Page extract:
I am referring to that paper as a vindication of the concept, but I do not use the quantiliser algorithm provided.

The one I use I devised on my own, a long time ago, with the thought experiment described, but it has since been mathematically studied. Actually, when I searched for it and found it the first time, it was in a much simpler version, but I cannot find that one again now... 

I have not been down to every detail of lsusr's rewrite yet, just the main corrections to the description of the mechanism. I had to do F-MNIST first.

Side note: The thought experiment describes a mechanical system. Why should it be called algorithm when implemented in code ? because that makes it un-patentable ? I am not sure a super-intelligent AI could understand human politics.

comment by Daniel Kokotajlo (daniel-kokotajlo) · 2022-01-05T17:24:21.438Z · LW(p) · GW(p)

When I saw D𝜋's original post one of my first thoughts was "Maybe I should ask Lsusr to look into this and try to replicate it." Well done!

What needs to be done:
Reproduce word for word the passage of the forum excerpt that opens with the words containing "I am referring" and closes with "one again now...". The material after the forum excerpt isn't needed.

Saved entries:
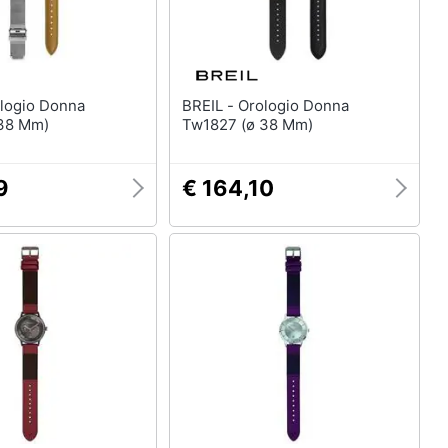
BREIL - Orologio Donna
38 Mm)
Tw1827 (ø 38 Mm)
9
€ 164,10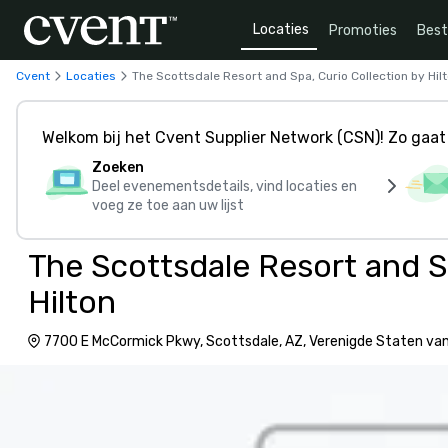
Locaties
Promoties
Bes
Cvent
Locaties
The Scottsdale Resort and Spa, Curio Collection by Hil
Welkom bij het Cvent Supplier Network (CSN)! Zo gaat 
Zoeken
Deel evenementsdetails, vind locaties en
voeg ze toe aan uw lijst
The Scottsdale Resort and S
Hilton
7700 E McCormick Pkwy, Scottsdale, AZ, Verenigde Staten va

Answer for the task:
I am referring to that paper as a vindication of the concept, but I do not use the quantiliser algorithm provided.

The one I use I devised on my own, a long time ago, with the thought experiment described, but it has since been mathematically studied. Actually, when I searched for it and found it the first time, it was in a much simpler version, but I cannot find that one again now...